BAB XVI - PENGAKUAN SAKA

134 27 2
                                    

Sejak hari pertama tiba di Budur, Wong Chun telah meminta Aji dan Sura mengirim orang ke Pati. Kirana harus segera tahu berita memilukan gugurnya Gao Huan dan Tejo. Dua orang bekas murid Perguruan Silat Naga langsung berangkat memenuhi tugas itu.

Sembilan hari kemudian sang Perempuan Naga tiba di Budur bersama Saka dan Ma Wanfu, juga kedua utusan itu. Perasaan sedih bercampur geram terpancar dari wajahnya. Langsung dimintanya semua bekas murid Perguruan Silat Naga di Budur serta lima desa sekitarnya untuk berkumpul. Dia juga memintaku menggambar denah Markas Kalapati. Kuberikan padanya sesuai apa yang kuingat.

Keesokan harinya, bersama Wong Chun dan lainnya, mereka mengadakan pertemuan tertutup di kediaman Aji. Aku dan Dipo belum diperkenankan ikut. Kami hanya boleh menunggu di Pendopo Desa Budur yang terletak di depan rumah Aji.

"Perempuan Naga itu jauh lebih cantik dari gambar-gambar di papan pengumuman," desis Dipo tiba-tiba. Kami sedang diam melamun saja ketika itu. Kirana membuatku kembali teringat pada Paman Truno dan Damar.
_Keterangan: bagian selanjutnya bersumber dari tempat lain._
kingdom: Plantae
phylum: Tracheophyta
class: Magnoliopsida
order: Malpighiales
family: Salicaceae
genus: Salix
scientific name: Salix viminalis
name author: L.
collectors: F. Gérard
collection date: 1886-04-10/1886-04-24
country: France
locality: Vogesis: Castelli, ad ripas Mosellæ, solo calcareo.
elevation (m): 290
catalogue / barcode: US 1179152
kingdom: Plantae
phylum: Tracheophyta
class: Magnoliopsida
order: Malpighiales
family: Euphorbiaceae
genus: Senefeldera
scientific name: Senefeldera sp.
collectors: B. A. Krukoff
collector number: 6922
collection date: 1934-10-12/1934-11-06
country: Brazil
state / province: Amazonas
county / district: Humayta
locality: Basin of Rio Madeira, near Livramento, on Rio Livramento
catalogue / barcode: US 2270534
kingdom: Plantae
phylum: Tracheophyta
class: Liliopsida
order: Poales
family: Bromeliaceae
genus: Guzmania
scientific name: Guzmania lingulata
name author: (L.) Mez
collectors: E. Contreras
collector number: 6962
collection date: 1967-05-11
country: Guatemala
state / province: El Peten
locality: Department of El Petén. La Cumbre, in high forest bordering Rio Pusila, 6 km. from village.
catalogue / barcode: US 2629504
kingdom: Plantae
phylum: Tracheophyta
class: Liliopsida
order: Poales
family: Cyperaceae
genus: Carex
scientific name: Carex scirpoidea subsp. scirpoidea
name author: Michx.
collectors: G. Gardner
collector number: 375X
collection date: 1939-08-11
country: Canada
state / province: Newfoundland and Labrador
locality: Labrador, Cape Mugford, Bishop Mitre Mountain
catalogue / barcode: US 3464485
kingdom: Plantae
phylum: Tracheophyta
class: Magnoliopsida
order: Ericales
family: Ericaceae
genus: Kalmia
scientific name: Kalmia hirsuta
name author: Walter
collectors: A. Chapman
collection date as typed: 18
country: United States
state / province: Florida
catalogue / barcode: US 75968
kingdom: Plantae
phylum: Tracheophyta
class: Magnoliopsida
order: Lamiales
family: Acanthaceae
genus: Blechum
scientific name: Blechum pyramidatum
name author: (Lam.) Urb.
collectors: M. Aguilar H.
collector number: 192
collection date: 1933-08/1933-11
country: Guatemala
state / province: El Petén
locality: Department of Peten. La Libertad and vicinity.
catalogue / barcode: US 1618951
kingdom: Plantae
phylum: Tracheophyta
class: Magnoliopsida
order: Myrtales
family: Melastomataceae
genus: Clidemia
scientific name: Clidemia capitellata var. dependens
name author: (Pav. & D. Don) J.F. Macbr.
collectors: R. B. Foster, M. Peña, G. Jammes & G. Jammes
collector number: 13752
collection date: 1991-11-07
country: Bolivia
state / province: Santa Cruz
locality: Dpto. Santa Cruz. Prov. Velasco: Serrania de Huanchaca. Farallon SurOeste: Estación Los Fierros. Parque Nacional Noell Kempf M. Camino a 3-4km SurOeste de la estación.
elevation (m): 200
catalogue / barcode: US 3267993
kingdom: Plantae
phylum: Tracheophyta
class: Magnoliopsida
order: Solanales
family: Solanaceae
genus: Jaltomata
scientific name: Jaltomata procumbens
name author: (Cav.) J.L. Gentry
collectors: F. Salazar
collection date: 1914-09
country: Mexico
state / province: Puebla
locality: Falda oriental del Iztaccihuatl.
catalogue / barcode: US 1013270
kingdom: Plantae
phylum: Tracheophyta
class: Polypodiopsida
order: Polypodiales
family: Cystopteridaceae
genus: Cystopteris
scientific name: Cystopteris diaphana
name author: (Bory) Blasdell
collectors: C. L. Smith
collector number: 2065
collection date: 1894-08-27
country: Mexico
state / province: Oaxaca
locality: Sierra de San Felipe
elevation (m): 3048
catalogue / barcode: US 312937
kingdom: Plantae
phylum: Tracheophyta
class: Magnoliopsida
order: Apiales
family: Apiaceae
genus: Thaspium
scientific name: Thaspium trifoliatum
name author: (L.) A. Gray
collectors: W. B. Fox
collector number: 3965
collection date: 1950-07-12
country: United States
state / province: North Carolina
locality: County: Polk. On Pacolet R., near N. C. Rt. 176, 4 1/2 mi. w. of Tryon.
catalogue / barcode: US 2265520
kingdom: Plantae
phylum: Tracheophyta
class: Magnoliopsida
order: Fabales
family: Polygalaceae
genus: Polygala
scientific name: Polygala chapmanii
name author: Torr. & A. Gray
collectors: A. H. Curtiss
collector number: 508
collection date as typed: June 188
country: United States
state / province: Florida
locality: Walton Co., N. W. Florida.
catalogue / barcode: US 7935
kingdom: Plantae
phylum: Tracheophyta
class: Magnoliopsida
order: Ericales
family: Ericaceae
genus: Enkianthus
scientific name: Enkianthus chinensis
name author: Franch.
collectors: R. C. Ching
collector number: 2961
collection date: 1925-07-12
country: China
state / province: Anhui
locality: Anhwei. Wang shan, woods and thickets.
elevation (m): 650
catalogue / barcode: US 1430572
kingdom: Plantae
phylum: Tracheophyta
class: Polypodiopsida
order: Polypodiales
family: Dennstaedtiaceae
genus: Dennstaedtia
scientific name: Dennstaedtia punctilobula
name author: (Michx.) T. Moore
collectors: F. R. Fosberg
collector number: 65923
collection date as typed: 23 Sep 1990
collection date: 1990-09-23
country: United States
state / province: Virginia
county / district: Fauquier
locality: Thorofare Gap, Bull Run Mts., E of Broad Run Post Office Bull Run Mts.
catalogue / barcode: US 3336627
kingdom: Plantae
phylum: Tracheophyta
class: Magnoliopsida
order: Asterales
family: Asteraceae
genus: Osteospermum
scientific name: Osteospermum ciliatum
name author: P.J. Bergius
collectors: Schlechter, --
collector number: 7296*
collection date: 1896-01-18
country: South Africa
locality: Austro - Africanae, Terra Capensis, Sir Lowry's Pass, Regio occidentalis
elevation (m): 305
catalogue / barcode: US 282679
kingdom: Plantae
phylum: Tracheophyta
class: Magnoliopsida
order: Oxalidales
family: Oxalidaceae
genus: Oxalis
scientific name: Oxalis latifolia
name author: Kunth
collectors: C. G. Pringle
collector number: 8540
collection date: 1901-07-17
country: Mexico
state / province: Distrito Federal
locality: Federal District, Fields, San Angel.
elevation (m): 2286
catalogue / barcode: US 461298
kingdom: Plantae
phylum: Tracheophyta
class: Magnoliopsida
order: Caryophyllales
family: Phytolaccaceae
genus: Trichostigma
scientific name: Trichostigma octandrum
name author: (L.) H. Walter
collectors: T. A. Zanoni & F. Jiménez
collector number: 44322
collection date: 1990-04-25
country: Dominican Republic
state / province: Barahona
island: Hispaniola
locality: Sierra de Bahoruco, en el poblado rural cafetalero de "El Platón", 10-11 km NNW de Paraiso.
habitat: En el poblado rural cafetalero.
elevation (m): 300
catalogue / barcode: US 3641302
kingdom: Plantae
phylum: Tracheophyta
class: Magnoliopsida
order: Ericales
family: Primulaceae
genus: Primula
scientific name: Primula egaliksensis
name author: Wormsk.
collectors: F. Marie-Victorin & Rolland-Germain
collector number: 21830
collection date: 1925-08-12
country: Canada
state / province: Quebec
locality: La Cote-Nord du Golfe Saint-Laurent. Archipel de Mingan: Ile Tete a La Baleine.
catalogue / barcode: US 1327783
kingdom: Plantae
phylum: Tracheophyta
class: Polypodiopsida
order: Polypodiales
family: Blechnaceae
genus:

"Dan jauh lebih mematikan dari yang bisa kau bayangkan," sahutku, membayangkan bagaimana Perempuan Naga merobohkan empat penantangnya di Alun-alun Pati dulu. Gambaran batok kepala yang remuk serta batang leher yang tembus oleh sarung pedang, masih membuatku takjub.

"Bagaimana mungkin?" tanyanya.

Lalu kuceritakan peristiwa duel maut di alun-alun Kota Pati waktu itu. Mata Dipo terbelalak, tak percaya pada ceritaku.

"Perempuan secantik itu?!" tanyanya bercampur seruan.

"Cantik? Apa tadi dia tersenyum padamu?" Aku balik bertanya.

Jelas pemuda Melayu ini masih terlalu hijau dalam dunia asmara antara lelaki dan perempuan. Padahal selama di kapal dia mengaku sudah punya istri, juga seorang putra yang masih kecil, di Negeri Aceh. Itu belum terhitung dengan beberapa budak wanita yang dipeliharanya. Namun dari ceritanya juga aku tahu bahwa istrinya itu adalah hasil dari perjodohan yang sudah diatur antara putra-putri para bangsawan dan pejabat kesultanan. Mendapatkan wanita melalui perjodohan dan perbudakan dengan memendam rasa cinta yang menggelora tentu lain rasanya.

"Tidak juga sih. Dia tadi hanya mengangguk sedikit padaku. Sepertinya dia angkuh. Tapi justru itu membuatnya semakin cantik..."

"Ha ha ha ha..." Aku tertawa mendengar jawabannya, membuat roman mukanya jadi merah jambu. "Mungkin perempuan angkuh itu terlihat cantik. Tapi lebih cantik lagi bila dia berbisik, Kakangmas Dipooo..." godaku menahan tawa.

"Ah... Abang bisa saja..." ujarnya. Mukanya semerah daging semangka busuk.

Kemudian lama kami kembali terdiam, sibuk dengan pikiran masing-masing. Pikiranku melayang-layang, mencoba menebak apa yang hendak diputuskan oleh Kirana. Apakah dia cukup berani untuk langsung melabrak Tohpati di Kotaraja?

"Apakah di antara kalian sudah saling mengobrol banyak?" tanya Dipo tiba-tiba. Rupanya pikirannya masih belum dapat lepas dari pesona Perempuan Naga.

"Tidak banyak, hanya yang penting-penting saja... Kan sudah kukatakan sebenarnya kami tidak saling kenal, hanya aku mengenal beberapa murid senior Perguruan Silat Naga saja," jawabku.

Memang selama pelarian dari Kotaraja kami sempat menyinggung perihal Perempuan Naga. Waktu itu Dipo bertanya-tanya bagaimana aku bisa mengenal para Pendekar Naga, juga perihal Rengganis dan Kalacakra. Semuanya kujawab ringan-ringan saja karena situasinya sedang tidak memungkinkan kami mengobrol panjang.

"Sewaktu di Kotaraja, kulihat Rengganis begitu dekat dengan Abang. Kukira, Perempuan Naga ini pun tak jauh beda..." ujarnya.

Aku tertawa mendengar perkataannya. "Maksudnya bagaimana?"